▶ [EXERCISE REQUIREMENTS]: From the first line of the records through the line containing "zu unterzeichnen oder auch für mehr als einen", retype every line exactly and nothing else.

▶ [DATA IN THIS EXERCISE]:
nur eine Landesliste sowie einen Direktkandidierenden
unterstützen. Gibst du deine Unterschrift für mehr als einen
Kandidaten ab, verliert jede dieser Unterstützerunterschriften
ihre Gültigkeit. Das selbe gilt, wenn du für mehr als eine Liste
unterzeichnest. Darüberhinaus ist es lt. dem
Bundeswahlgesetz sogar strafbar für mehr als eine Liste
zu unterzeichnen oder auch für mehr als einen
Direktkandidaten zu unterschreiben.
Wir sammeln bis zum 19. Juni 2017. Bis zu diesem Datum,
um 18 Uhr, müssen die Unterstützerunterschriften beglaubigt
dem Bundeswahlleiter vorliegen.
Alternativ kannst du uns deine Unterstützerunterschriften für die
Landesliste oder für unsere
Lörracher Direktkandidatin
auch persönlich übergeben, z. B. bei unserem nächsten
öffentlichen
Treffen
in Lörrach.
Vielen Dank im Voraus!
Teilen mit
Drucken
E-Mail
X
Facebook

▶ [SOLUTION TO THE EXERCISE]:
nur eine Landesliste sowie einen Direktkandidierenden
unterstützen. Gibst du deine Unterschrift für mehr als einen
Kandidaten ab, verliert jede dieser Unterstützerunterschriften
ihre Gültigkeit. Das selbe gilt, wenn du für mehr als eine Liste
unterzeichnest. Darüberhinaus ist es lt. dem
Bundeswahlgesetz sogar strafbar für mehr als eine Liste
zu unterzeichnen oder auch für mehr als einen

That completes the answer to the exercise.